En admettant qu’il fasse cette proposition de bonne foi, dès lors que l’infrastructure sera construite, les pressions seront fortes pour ouvrir les quatre voies au trafic effréné des camions. Ce ne sera alors qu’une question de temps, 3, 5, 10 ou 15 ans, avant que les quatre voies ne soient ouvertes. C’est un serment, mais qui équivaut pour moi à une promesse d’ivrogne que l’on ne peut pas tenir à long terme, vu la pression du lobby des camionneurs et de l’Union européenne.
Pensez-vous que la cohésion nationale est en danger si une offre efficace de substitution par le rail est mise à disposition lors de l’assainissement du tunnel du Gothard ?
Non, le seul bénéfice que je vois pour le Tessin dans la proposition du Conseil fédéral, c’est de ne pas perturber le trafic pendant la durée des travaux. Mais c’est donc une vision à très court terme. Le Tessin est déjà confronté à des problèmes de circulation très importants, dont il est en partie responsable, puisqu’il a un taux de motorisation parmi les plus élevés d’Europe. C’est pourquoi, beaucoup de Tessinoises et de Tessinois ne sont pas favorables d’un second tunnel au Gothard.

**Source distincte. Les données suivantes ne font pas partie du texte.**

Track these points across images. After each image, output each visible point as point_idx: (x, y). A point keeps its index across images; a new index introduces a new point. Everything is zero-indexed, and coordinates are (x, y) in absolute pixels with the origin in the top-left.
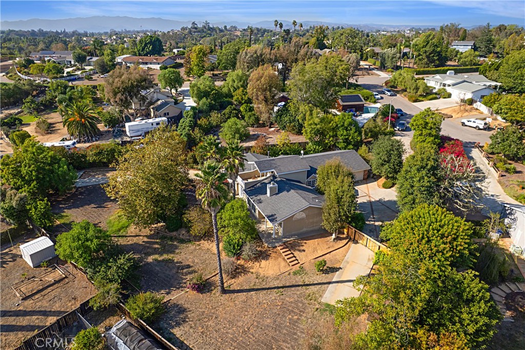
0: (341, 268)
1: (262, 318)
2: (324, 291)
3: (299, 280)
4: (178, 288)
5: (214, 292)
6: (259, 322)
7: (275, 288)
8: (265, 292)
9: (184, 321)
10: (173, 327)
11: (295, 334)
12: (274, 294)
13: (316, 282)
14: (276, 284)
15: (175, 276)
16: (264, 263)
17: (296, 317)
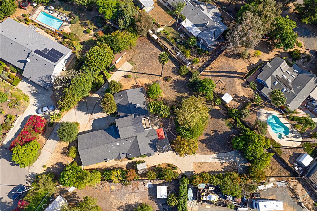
0: (123, 77)
1: (151, 65)
2: (131, 70)
3: (138, 75)
4: (175, 80)
5: (164, 77)
6: (152, 64)
7: (146, 74)
8: (149, 73)
9: (172, 68)
10: (175, 67)
11: (143, 59)
12: (146, 72)
13: (132, 73)
14: (145, 75)
15: (176, 85)
16: (147, 83)
17: (142, 63)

Le Non de Zurich et Bellinzone
tob. Les maires de Zurich et Bellinzone disent – tout comme Daniel Brélaz de Lausanne – Non à un deuxième tube au Gothard.

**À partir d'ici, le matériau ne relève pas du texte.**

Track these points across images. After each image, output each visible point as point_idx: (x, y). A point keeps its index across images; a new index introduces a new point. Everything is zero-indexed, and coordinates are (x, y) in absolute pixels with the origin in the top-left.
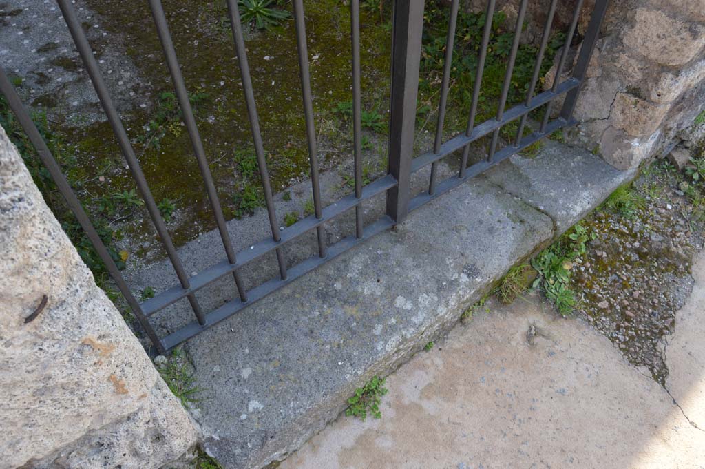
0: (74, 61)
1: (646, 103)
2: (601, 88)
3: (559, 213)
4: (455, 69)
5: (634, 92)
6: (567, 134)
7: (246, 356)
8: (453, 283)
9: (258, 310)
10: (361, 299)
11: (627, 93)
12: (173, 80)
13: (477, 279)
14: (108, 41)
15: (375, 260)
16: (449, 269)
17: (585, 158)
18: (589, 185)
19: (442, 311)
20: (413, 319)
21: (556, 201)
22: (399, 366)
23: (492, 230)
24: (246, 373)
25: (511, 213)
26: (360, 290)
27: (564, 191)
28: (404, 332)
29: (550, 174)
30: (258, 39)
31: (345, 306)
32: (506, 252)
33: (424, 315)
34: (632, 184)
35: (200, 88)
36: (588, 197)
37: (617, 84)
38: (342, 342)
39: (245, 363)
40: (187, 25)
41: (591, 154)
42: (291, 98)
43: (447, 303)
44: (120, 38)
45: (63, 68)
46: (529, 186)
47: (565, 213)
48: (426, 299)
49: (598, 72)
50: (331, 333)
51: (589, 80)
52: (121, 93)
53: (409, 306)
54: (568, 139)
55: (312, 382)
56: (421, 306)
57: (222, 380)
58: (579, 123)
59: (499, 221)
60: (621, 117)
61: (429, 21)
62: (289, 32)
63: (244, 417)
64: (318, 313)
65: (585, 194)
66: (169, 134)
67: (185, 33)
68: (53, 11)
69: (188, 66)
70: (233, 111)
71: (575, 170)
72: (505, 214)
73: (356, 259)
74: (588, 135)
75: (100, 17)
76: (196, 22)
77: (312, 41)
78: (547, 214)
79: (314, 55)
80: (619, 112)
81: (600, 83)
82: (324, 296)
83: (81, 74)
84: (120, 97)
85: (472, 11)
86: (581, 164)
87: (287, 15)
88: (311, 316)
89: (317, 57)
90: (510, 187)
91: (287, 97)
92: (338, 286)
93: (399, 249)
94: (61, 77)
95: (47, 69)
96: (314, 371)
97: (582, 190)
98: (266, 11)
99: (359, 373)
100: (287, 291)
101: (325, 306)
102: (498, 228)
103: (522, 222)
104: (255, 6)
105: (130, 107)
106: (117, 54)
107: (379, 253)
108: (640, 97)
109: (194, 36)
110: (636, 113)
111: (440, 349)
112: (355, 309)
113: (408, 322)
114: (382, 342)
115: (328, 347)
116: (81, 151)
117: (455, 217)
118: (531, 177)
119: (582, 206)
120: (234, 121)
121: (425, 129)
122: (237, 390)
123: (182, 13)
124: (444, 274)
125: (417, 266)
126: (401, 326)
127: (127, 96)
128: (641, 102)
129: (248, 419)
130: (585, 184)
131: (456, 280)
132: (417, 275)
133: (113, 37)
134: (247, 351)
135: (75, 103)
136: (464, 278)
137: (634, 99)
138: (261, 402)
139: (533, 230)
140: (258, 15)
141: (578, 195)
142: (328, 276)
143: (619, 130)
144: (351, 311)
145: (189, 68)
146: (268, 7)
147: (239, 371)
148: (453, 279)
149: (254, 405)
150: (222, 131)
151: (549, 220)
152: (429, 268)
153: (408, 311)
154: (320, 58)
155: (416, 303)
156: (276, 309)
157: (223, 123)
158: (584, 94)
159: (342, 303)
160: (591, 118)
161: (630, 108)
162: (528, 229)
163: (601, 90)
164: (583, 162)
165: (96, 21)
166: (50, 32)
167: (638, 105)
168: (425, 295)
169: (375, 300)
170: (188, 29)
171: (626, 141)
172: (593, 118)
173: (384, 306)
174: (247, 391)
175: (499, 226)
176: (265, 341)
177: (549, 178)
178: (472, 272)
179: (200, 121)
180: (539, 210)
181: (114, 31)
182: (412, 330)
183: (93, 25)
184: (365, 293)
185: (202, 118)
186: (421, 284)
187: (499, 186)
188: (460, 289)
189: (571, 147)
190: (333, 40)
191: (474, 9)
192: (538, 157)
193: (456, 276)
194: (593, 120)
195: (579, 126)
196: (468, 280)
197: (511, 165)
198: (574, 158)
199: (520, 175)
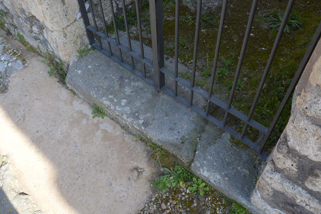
3: (197, 162)
7: (95, 65)
8: (138, 118)
9: (112, 63)
10: (123, 89)
13: (143, 127)
15: (141, 89)
16: (144, 115)
17: (249, 176)
18: (227, 179)
19: (125, 117)
20: (117, 107)
21: (204, 159)
22: (113, 119)
23: (172, 129)
24: (90, 67)
25: (186, 137)
26: (126, 87)
27: (215, 164)
28: (112, 105)
29: (224, 155)
31: (118, 85)
32: (161, 137)
33: (120, 110)
36: (216, 178)
38: (104, 87)
39: (93, 65)
41: (255, 180)
43: (128, 118)
46: (210, 144)
47: (199, 166)
48: (128, 110)
50: (107, 83)
53: (123, 104)
55: (89, 83)
56: (124, 108)
57: (86, 62)
59: (179, 132)
63: (76, 70)
64: (114, 78)
65: (218, 177)
71: (235, 170)
72: (185, 134)
73: (140, 83)
78: (194, 156)
82: (121, 78)
86: (243, 174)
88: (112, 77)
90: (204, 135)
92: (126, 81)
93: (149, 95)
96: (92, 83)
97: (221, 174)
99: (94, 96)
100: (121, 68)
101: (117, 79)
102: (174, 132)
103: (183, 143)
107: (145, 90)
111: (123, 133)
112: (118, 88)
113: (116, 105)
114: (106, 99)
115: (102, 84)
117: (174, 113)
118: (216, 145)
119: (209, 176)
122: (84, 66)
124: (141, 113)
125: (143, 103)
126: (114, 104)
129: (75, 72)
130: (226, 176)
131: (140, 119)
132: (138, 104)
134: (97, 65)
136: (141, 122)
138: (81, 73)
139: (179, 149)
141: (215, 172)
142: (130, 77)
144: (117, 87)
147: (90, 65)
148: (140, 117)
149: (79, 72)
151: (191, 158)
152: (142, 108)
153: (121, 104)
155: (125, 106)
156: (113, 67)
157: (203, 34)
159: (120, 84)
162: (179, 146)
164: (245, 176)
168: (129, 109)
169: (123, 93)
173: (121, 96)
174: (84, 69)
175: (176, 132)
176: (101, 68)
177: (221, 155)
178: (146, 124)
180: (195, 151)
182: (113, 107)
184: (125, 89)
185: (203, 28)
186: (134, 106)
187: (204, 131)
188: (135, 121)
192: (235, 148)
193: (142, 118)
196: (141, 123)
197: (221, 134)
198: (245, 169)
199: (216, 139)
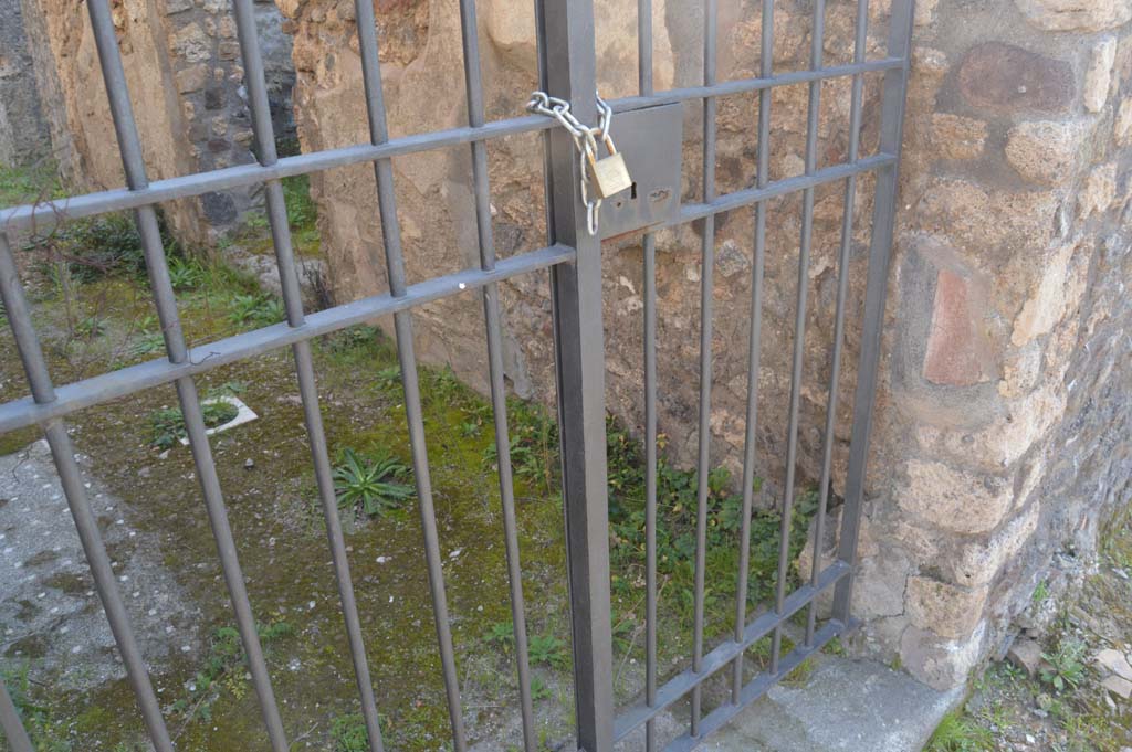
0: (80, 579)
1: (953, 589)
2: (883, 571)
4: (665, 558)
5: (932, 573)
6: (847, 642)
11: (922, 575)
12: (234, 603)
14: (137, 545)
17: (883, 677)
18: (897, 721)
27: (859, 736)
29: (832, 711)
30: (368, 530)
34: (964, 709)
35: (277, 614)
36: (899, 743)
37: (905, 563)
40: (259, 513)
41: (891, 670)
42: (419, 622)
44: (156, 538)
45: (62, 591)
46: (804, 734)
49: (874, 549)
51: (864, 560)
52: (152, 629)
54: (850, 650)
58: (863, 625)
60: (921, 611)
61: (619, 486)
62: (413, 517)
65: (894, 737)
66: (227, 695)
67: (256, 526)
68: (54, 501)
69: (260, 580)
70: (330, 648)
71: (870, 698)
74: (880, 641)
75: (127, 507)
76: (273, 509)
77: (448, 528)
79: (453, 550)
80: (917, 604)
81: (881, 564)
83: (90, 600)
84: (150, 635)
85: (680, 468)
86: (878, 688)
87: (411, 491)
89: (457, 553)
91: (413, 620)
94: (58, 606)
95: (38, 592)
97: (888, 731)
98: (378, 488)
104: (362, 480)
105: (165, 652)
106: (150, 565)
108: (942, 581)
109: (270, 531)
110: (942, 604)
116: (80, 732)
118: (804, 719)
120: (331, 667)
121: (631, 656)
123: (252, 497)
127: (161, 633)
128: (945, 587)
130: (889, 721)
133: (145, 538)
135: (76, 649)
137: (933, 584)
140: (366, 494)
141: (883, 742)
143: (924, 630)
145: (261, 583)
146: (381, 481)
150: (312, 683)
154: (462, 554)
157: (312, 670)
158: (860, 581)
160: (879, 616)
161: (931, 598)
163: (885, 575)
164: (881, 685)
165: (121, 514)
166: (47, 533)
167: (942, 592)
170: (260, 521)
171: (938, 646)
172: (881, 614)
177: (833, 717)
179: (276, 669)
181: (146, 529)
183: (115, 520)
185: (280, 663)
187: (757, 740)
189: (857, 661)
190: (481, 526)
191: (683, 464)
192: (810, 685)
194: (882, 619)
195: (864, 629)
197: (771, 702)
198: (866, 680)
199: (787, 718)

« Un mauvais investissement »
Dans « échos » d’août 2012, Corine Mauch, maire de Zurich, qualifiait déjà le deuxième tube routier au Gothard de mauvais investissement. Selon elle, dans 20 ans, on sera contrarié en pensant aux milliards investis dans le second tube que l’on ne pourra pas utiliser pleinement, ou en cas d’utilisation totale, on se désolera de ceux investis dans une NLFA non rentable vu que la route aura été rendue plus attractive pour les poids lourds.
« Nouveaux problèmes »
Dans « échos » de janvier 2013, Mario Branda maire de Bellinzone, s’exprimait fermement contre le second tube qui entraînerait assurément plus de circulation, en particulier plus de camions en transit sur l’autoroute. L’unique solution raisonnable, selon lui, est un assainissement accompagné de mesures : utiliser le nouveau tunnel de base ferroviaire, ferrouter les voitures et camions, prolonger l’ouverture des cols et n’assainir que pendant les mois d’hiver.